470 Nikolaus von Kues, De docta ignorantia (Die belehrte Unwissenheit), Übers. und Hrsg. von Paul Wilpert.

Hamburg 1964, S.11.

471 A.a.O., S.25.

Aber Heidegger setzt das Sein mit dem Nichts gleich. Er will beides nicht in seiender Weise hypostasieren und verdinglichen. Im Entdinglichen identifiziert beides miteinander. In der Identifizierung des Seins mit dem Nichts wird der Widerspruch und Gegensatz von den beiden aufgehoben.
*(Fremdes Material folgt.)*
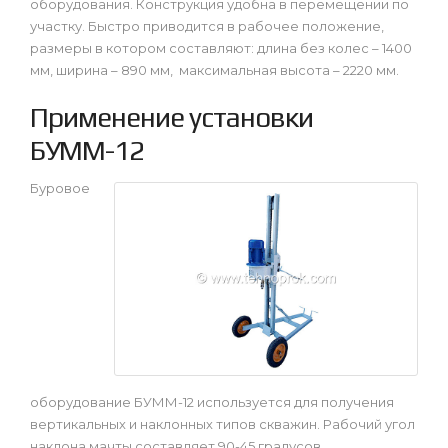
оборудования. Конструкция удобна в перемещении по
участку. Быстро приводится в рабочее положение,
размеры в котором составляют: длина без колес – 1400
мм, ширина – 890 мм, максимальная высота – 2220 мм.
Применение установки
БУММ-12
Буровое
оборудование БУММ-12 используется для получения
вертикальных и наклонных типов скважин. Рабочий угол
наклона мачты составляет 90-45 градусов.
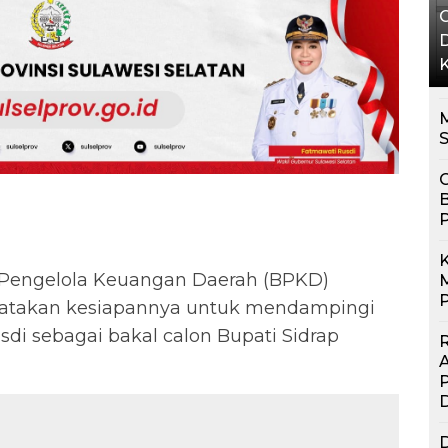
G
D
K
M
S
G
B
K
Pengelola Keuangan Daerah (BPKD)
M
P
yatakan kesiapannya untuk mendampingi
sdi sebagai bakal calon Bupati Sidrap
R
P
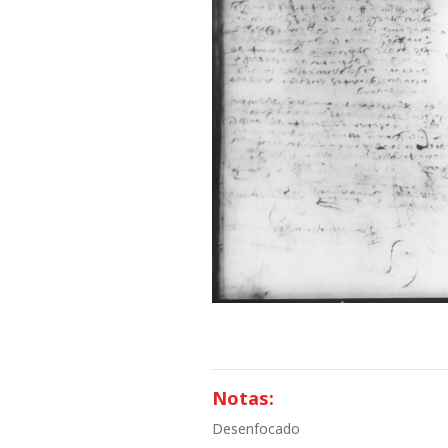
Notas:
Desenfocado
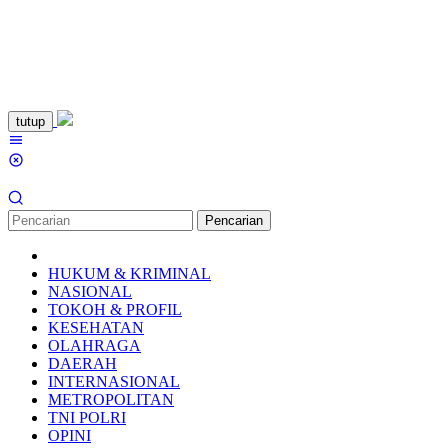
Loncat
tutup
ke
Menu
konten
Mobile
Pencarian
HUKUM & KRIMINAL
NASIONAL
TOKOH & PROFIL
KESEHATAN
OLAHRAGA
DAERAH
INTERNASIONAL
METROPOLITAN
TNI POLRI
OPINI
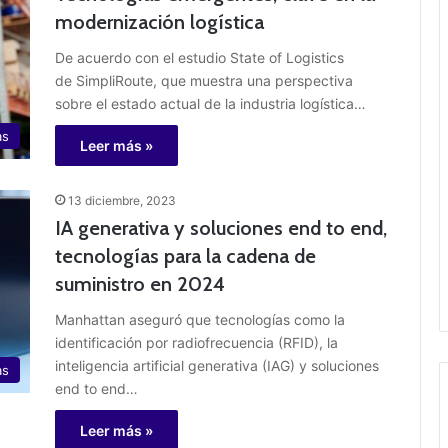
modernización logística
De acuerdo con el estudio State of Logistics
de SimpliRoute, que muestra una perspectiva
sobre el estado actual de la industria logística…
as
Leer más »
13 diciembre, 2023
IA generativa y soluciones end to end,
tecnologías para la cadena de
suministro en 2024
Manhattan aseguró que tecnologías como la
identificación por radiofrecuencia (RFID), la
inteligencia artificial generativa (IAG) y soluciones
as
end to end…
Leer más »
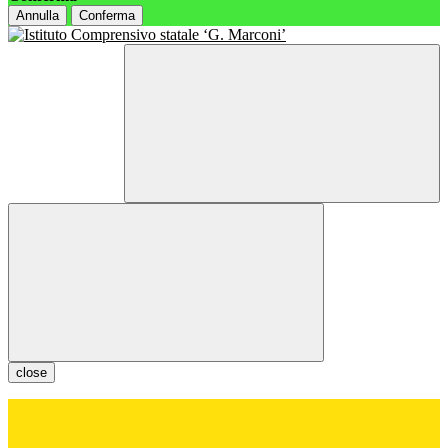
Annulla
Conferma
close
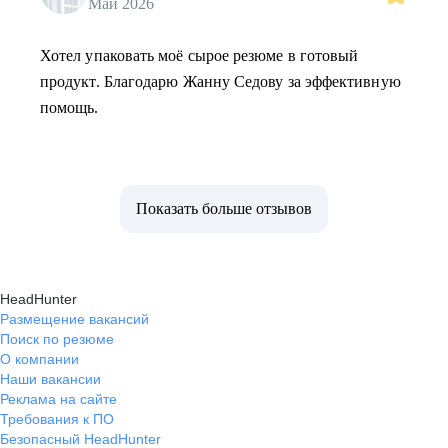
Май 2026
Хотел упаковать моё сырое резюме в готовый
продукт. Благодарю Жанну Седову за эффективную
помощь.
Показать больше отзывов
HeadHunter
Размещение вакансий
Поиск по резюме
О компании
Наши вакансии
Реклама на сайте
Требования к ПО
Безопасный HeadHunter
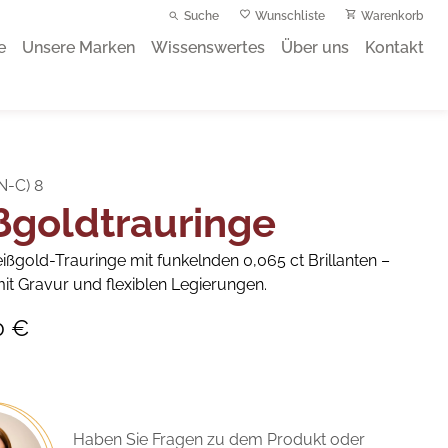
Suche
Wunschliste
Warenkorb
e
Unsere Marken
Wissenswertes
Über uns
Kontakt
N-C) 8
ßgoldtrauringe
ißgold-Trauringe mit funkelnden 0,065 ct Brillanten –
it Gravur und flexiblen Legierungen.
0 €
Haben Sie Fragen zu dem Produkt oder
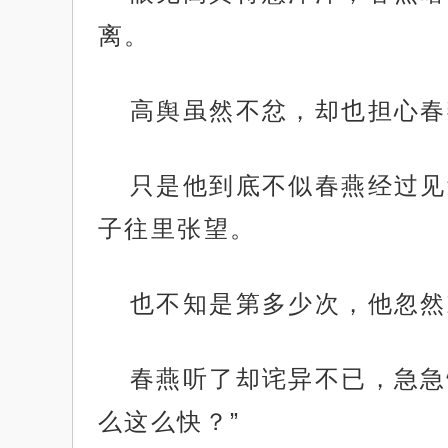
离。
高舆虽然不忿，却也担心春
只是他到底不似春燕经过见
子往里张望。
也不知是第多少次，他忽然
春燕听了却诧异不已，急急
么这么快？”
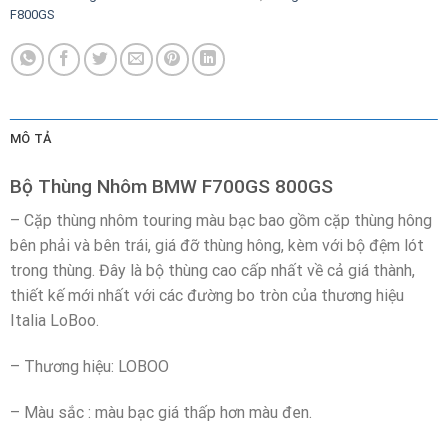
F800GS
MÔ TẢ
Bộ Thùng Nhôm BMW F700GS 800GS
– Cặp thùng nhôm touring màu bạc bao gồm cặp thùng hông
bên phải và bên trái, giá đỡ thùng hông, kèm với bộ đệm lót
trong thùng. Đây là bộ thùng cao cấp nhất về cả giá thành,
thiết kế mới nhất với các đường bo tròn của thương hiệu
Italia LoBoo.
– Thương hiệu: LOBOO
– Màu sắc : màu bạc giá thấp hơn màu đen.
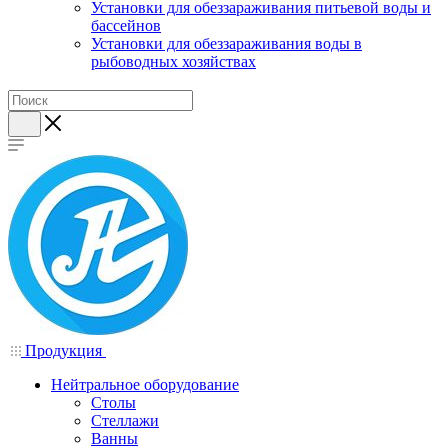
Установки для обеззараживания питьевой воды и
бассейнов
Установки для обеззараживания воды в
рыбоводных хозяйствах
Продукция
Нейтральное оборудование
Столы
Стеллажи
Ванны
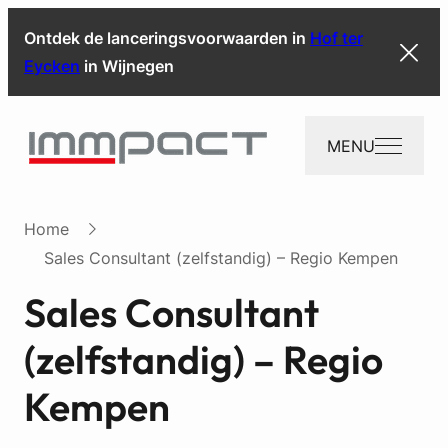
Ontdek de lanceringsvoorwaarden in
Hof ter
Eycken
in Wijnegen
MENU
Home
Sales Consultant (zelfstandig) – Regio Kempen
Sales Consultant
(zelfstandig) – Regio
Kempen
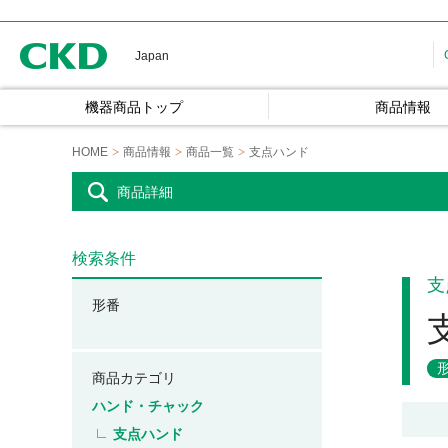
CKD
Japan
機器商品トップ
商品情報
HOME
商品情報
商品一覧
支点ハンド
商品詳細
検索条件
支
形番
商品カテゴリ
ハンド・チャック
支点ハンド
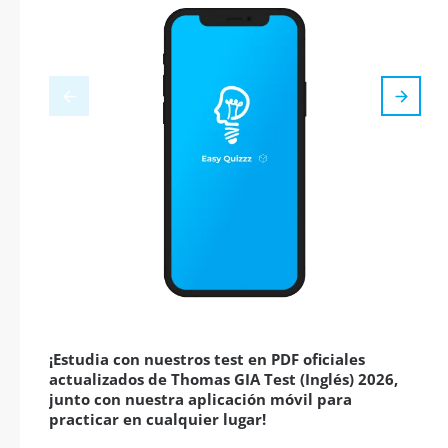
¡Estudia con nuestros test en PDF oficiales
actualizados de Thomas GIA Test (Inglés) 2026,
junto con nuestra aplicación móvil para
practicar en cualquier lugar!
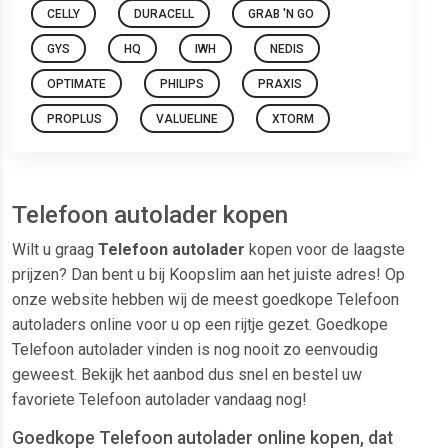
CELLY
DURACELL
GRAB 'N GO
GYS
HQ
IWH
NEDIS
OPTIMATE
PHILIPS
PRAXIS
PROPLUS
VALUELINE
XTORM
Telefoon autolader kopen
Wilt u graag
Telefoon autolader
kopen voor de laagste
prijzen? Dan bent u bij Koopslim aan het juiste adres! Op
onze website hebben wij de meest goedkope Telefoon
autoladers online voor u op een rijtje gezet. Goedkope
Telefoon autolader vinden is nog nooit zo eenvoudig
geweest. Bekijk het aanbod dus snel en bestel uw
favoriete Telefoon autolader vandaag nog!
Goedkope Telefoon autolader online kopen, dat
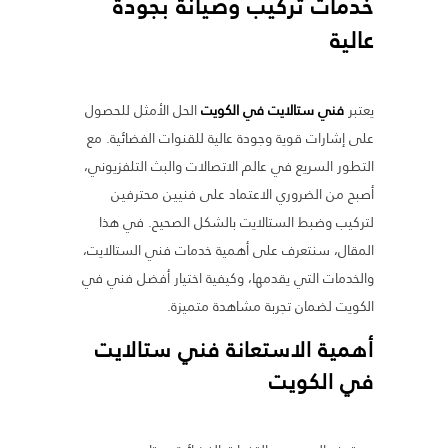
خدمات تركيب وصيانة بجودة
عالية
يعتبر
فني ستالايت في الكويت
الحل الأمثل للحصول
على إشارات قوية وجودة عالية للقنوات الفضائية. مع
التطور السريع في عالم الاتصالات والبث التلفزيوني،
أصبح من الضروري الاعتماد على فنيين محترفين
لتركيب وضبط الستالايت بالشكل الصحيح. في هذا
المقال، سنتعرف على أهمية خدمات فني الستالايت،
والخدمات التي يقدمها، وكيفية اختيار أفضل فني في
الكويت لضمان تجربة مشاهدة متميزة.
أهمية الاستعانة
فني ستالايت
في الكويت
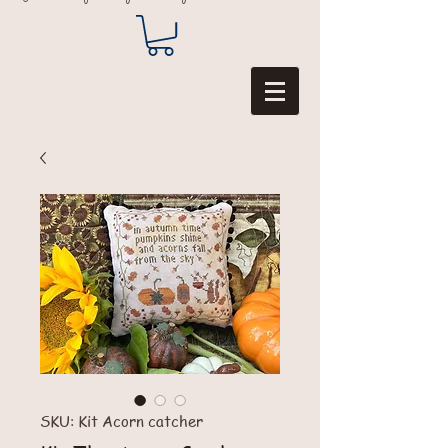
SKU: Kit Acorn catcher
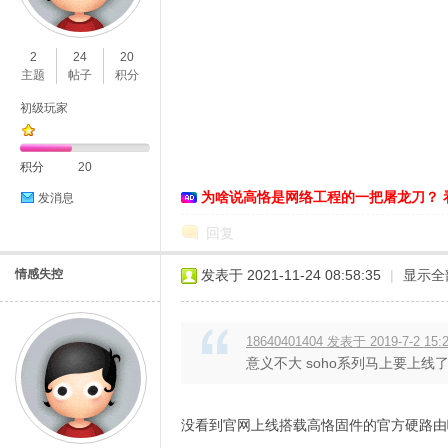
O
2
24
20
主题
帖子
积分
初级玩家
积分
20
为啥说高恪是网络工程的一把屠龙刀？ 
发消息
C
回复
情感失控
发表于 2021-11-24 08:58:35
|
显示全
18640401404 发表于 2019-7-2 15:
意义不大 soho系列马上要上线
没看到官网上线搭载高恪固件的官方硬路由
L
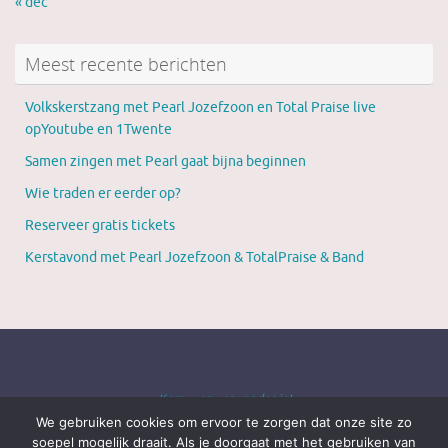
« dec
Meest recente berichten
Volkskerstzang met Pearl Jozefzoon en Total Praise live
opYoutube en 1Twente
Samen zingen met Pearl gaat bijna beginnen
Wie traden er eerder op?
Reserveer gratis tickets
Kerstavond met Pearl Jozefzoon & TotalPraise & Band
Kom ... en verwonder je!
We gebruiken cookies om ervoor te zorgen dat onze site zo
soepel mogelijk draait. Als je doorgaat met het gebruiken van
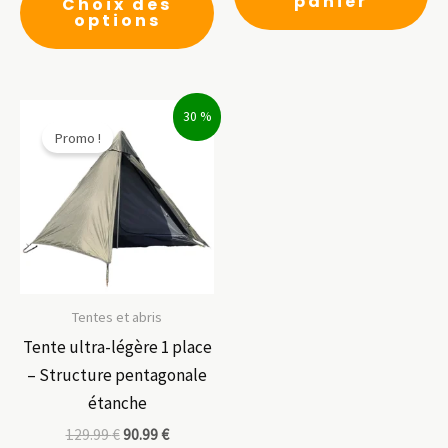
panier
Choix des
produit
options
a
plusieurs
variations.
30 %
Les
Promo !
options
peuvent
être
choisies
sur
la
page
Tentes et abris
du
Tente ultra-légère 1 place
produit
– Structure pentagonale
étanche
129.99
€
90.99
€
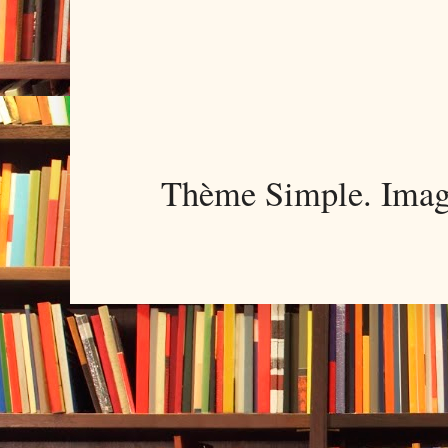
Thème Simple. Imag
Das geschieht Heidegger zufolge noch vor der Logik und Ethik.

Gott als Sein ist viel „früher“ als menschliche Bestimmung und Wertung und entzieht sich folglich dem intellektuellen Erfassen und moralischen Beurteilen. Gott als Sein steht sowohl jenseits vom Richtigen und Falschen als auch jenseits vom Guten und Bösen. Es bleibt offen, ob Heideggers Absicht darauf gerichtet ist, dass Gott — wenn alle Gegensätze, die für den Menschen noch gelten, in ihm aufgehoben werden — dadurch rechtfertigt werden kann, also sich vom Dilemma des Theodizee-problems befreien kann. Eins ist sicher: Wenn es in Gott keine Gegensätzlichkeit gibt, dann musst die Beschaffenheit Gottes weit über den menschlichen Verstand hinausgehen, worauf die Gottesauffassung als Sein hinaus wollen kann.